Data below:
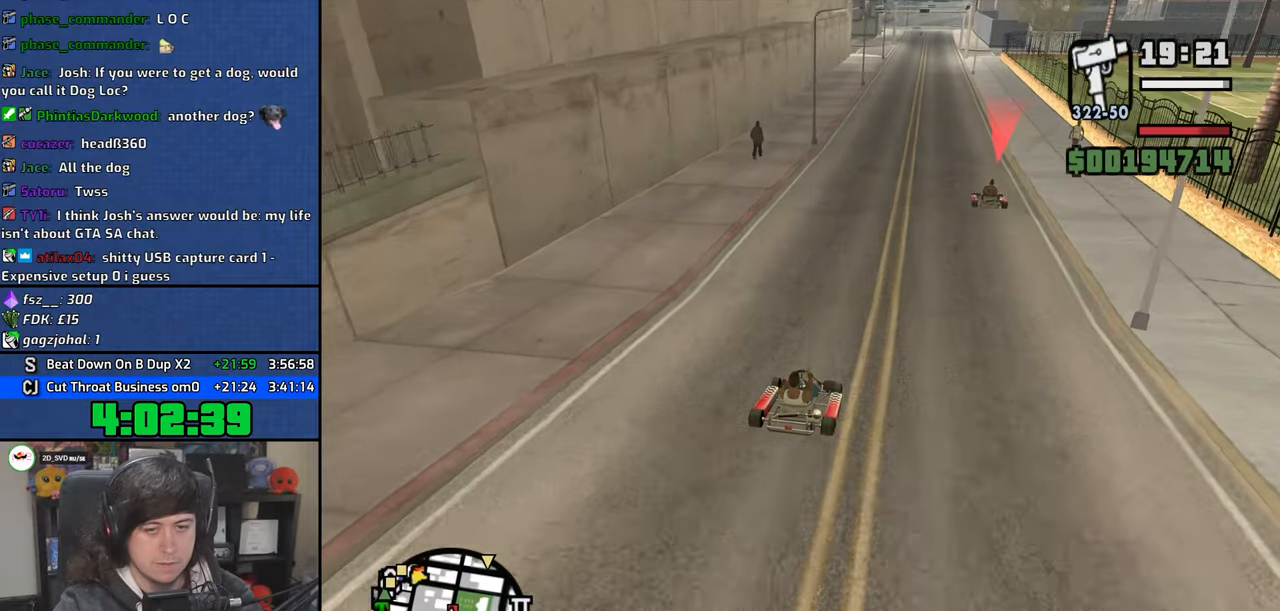
{"keys": ["w"], "mouse": [], "events": []}
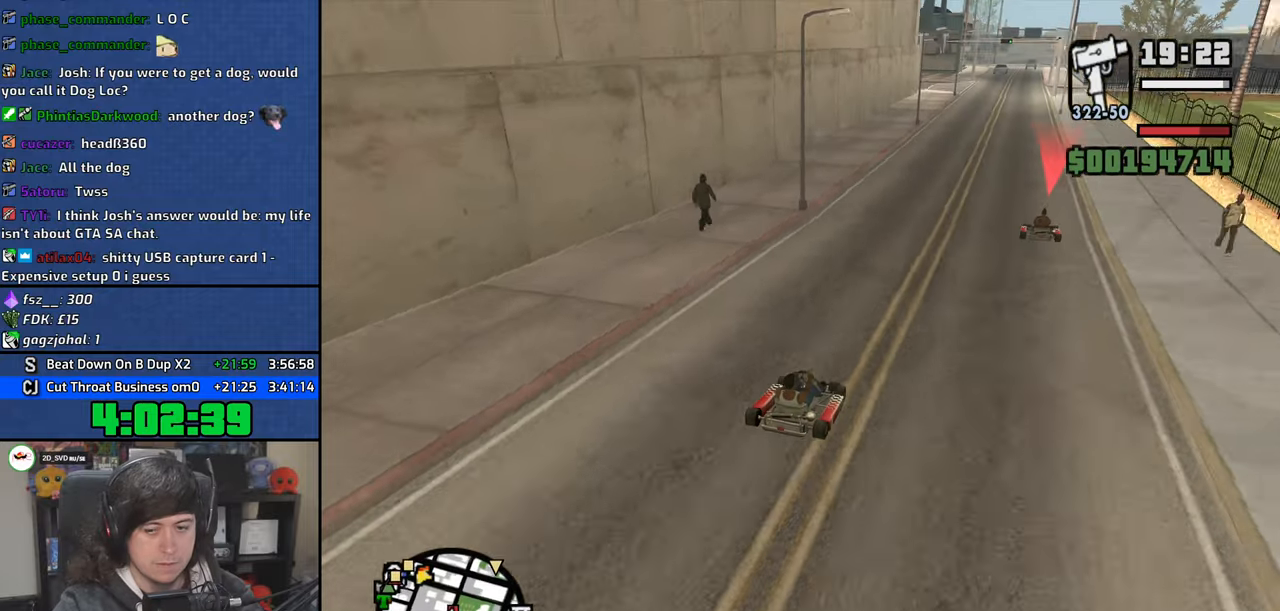
{"keys": ["w"], "mouse": [], "events": []}
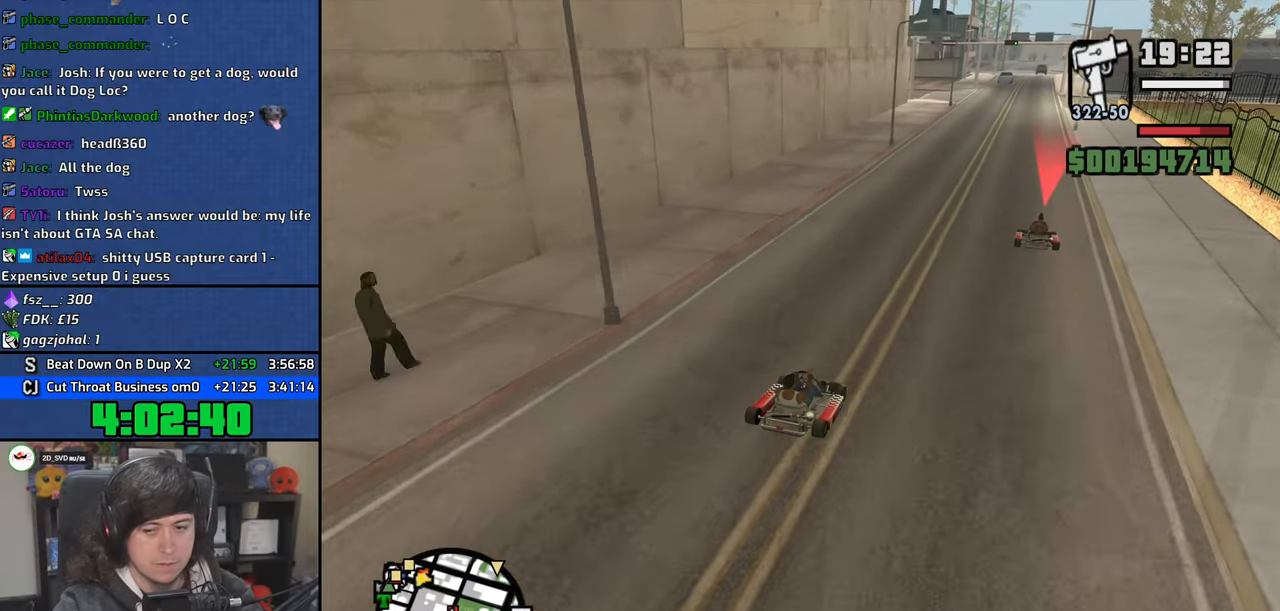
{"keys": ["w"], "mouse": [], "events": []}
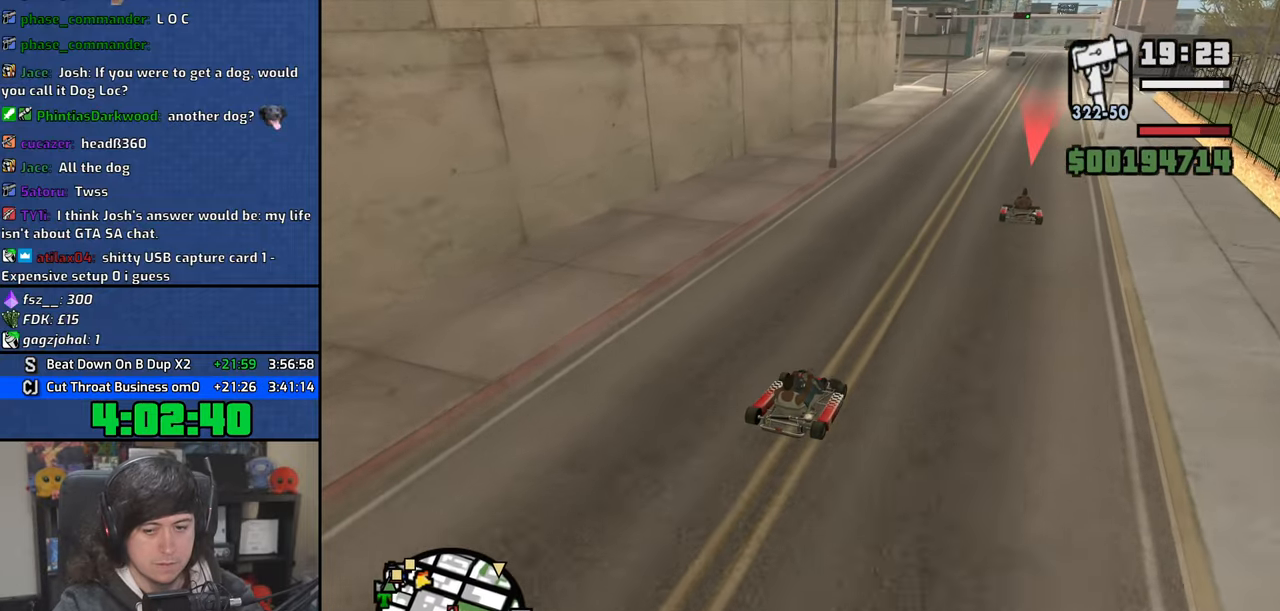
{"keys": ["w"], "mouse": [], "events": []}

Task prompt: When you repeat the data, keep every line exact and drop the images.

The completed task:
{"keys": ["w"], "mouse": [], "events": []}
{"keys": ["w"], "mouse": [], "events": []}
{"keys": ["w"], "mouse": [], "events": []}
{"keys": ["w"], "mouse": [], "events": []}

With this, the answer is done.